With regular practice, resistance exercise can lead to gains in skeletal muscle mass by means of hypertrophy. The process of skeletal muscle fiber hypertrophy comes about as a result of the confluence of positive muscle protein balance and satellite cell addition to muscle fibers. Positive muscle protein balance is achieved when the rate of new muscle protein synthesis (MPS) exceeds that of muscle protein breakdown (MPB). While resistance exercise and postprandial hyperaminoacidemia both stimulate MPS, it is through the synergistic effects of these two stimuli that a net gain in muscle proteins occurs and muscle fiber hypertrophy takes place. Current evidence favors the post-exercise period as a time when rapid hyperaminoacidemia promotes a marked rise in the rate of MPS. Dietary proteins with a full complement of essential amino acids and high leucine contents that are rapidly digested are more likely to be efficacious in this regard. Various other compounds have been added to complete proteins, including carbohydrate, arginine and glutamine, in an attempt to augment the effectiveness of the protein in stimulating MPS (or suppressing MPB), but none has proved particularly effective. Evidence points to a higher protein intake in combination with resistance exercise as being efficacious in allowing preservation, and on occasion increases, in skeletal muscle mass with dietary energy restriction aimed at the promotion of weight loss. The goal of this review is to examine practices of protein ingestion in combination with resistance exercise that have some evidence for efficacy and to highlight future areas for investigation.

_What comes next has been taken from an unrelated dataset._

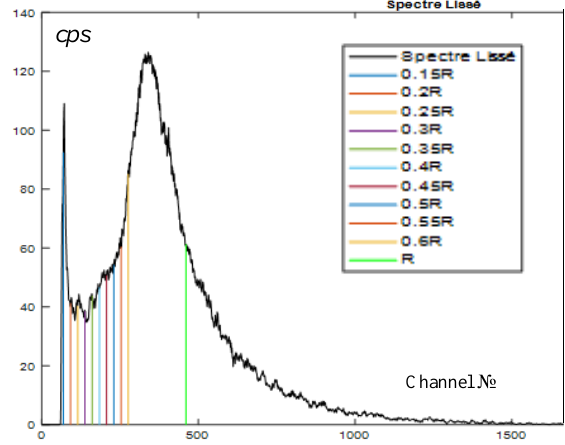
Fig. 1. Spectrum of U-235 fragments obtained with FC #676 in the BR1 empty cavity.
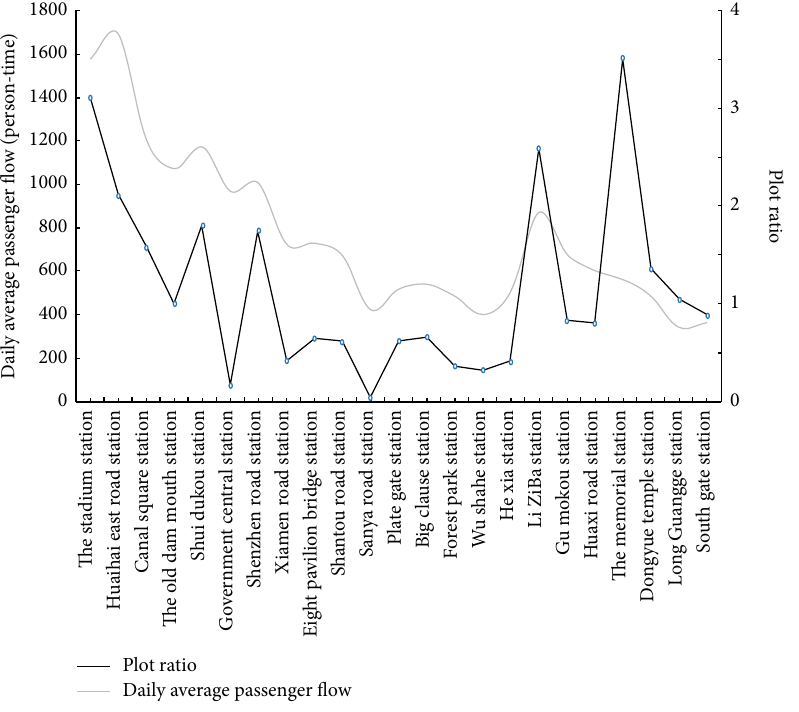
Figure 6: The impact of service level on passenger flow.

Alex’s Notes: If there are two things I love, it is heavy lifting and eating. Fortunately, this free review from Sports Medicine examines just that – the practices of protein ingestion in combination with resistance exercise. To start, however, you must know that muscle growth is the result of positive net protein turnover, or the total muscle synthesis (MPS) minus the breakdown (MPB).

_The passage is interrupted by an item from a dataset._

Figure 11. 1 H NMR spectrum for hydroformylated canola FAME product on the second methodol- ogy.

Resistance exercise provides a loading stimulus to skeletal muscle that result in increases in skeletal MPS and MPB, with the MPS lasting for at least 48 hours. Promoting hyperaminoacidemia (having an excess of amino acids in the bloodstream) is another method for increasing MPS while blunting the rise in MPB, and therefore, when protein is ingested after resistance exercise it is the amino acids themselves that are driving the rise in post-exercise MPS. Furthermore, MPS in young adults is maximized at protein ingestion doses of approximately 20–25 g (~8.5–10 g of EAA) regardless of whether the subjects exercised or not, while older adults require closer to 40 g following resistance exercise and 20 g at rest. Beyond these levels, protein oxidation increases significantly (especially for leucine), but contrary to bro-science this oxidation may be an anabolic signal itself and thus isn’t “wasteful” where optimal stimulation of MPS is concerned.
Current evidence would also lead to a guideline stating that to achieve peak rates of MPS, a high leucine-containing protein that is rapidly digested, leading to rapid leucinemia and hyperaminoacidemia, should be consumed post-exercise. The dose of protein that appears most effective following resistance exercise, is approximately 0.25–0.30 g protein/kg BM/meal, at least when consuming isolated proteins.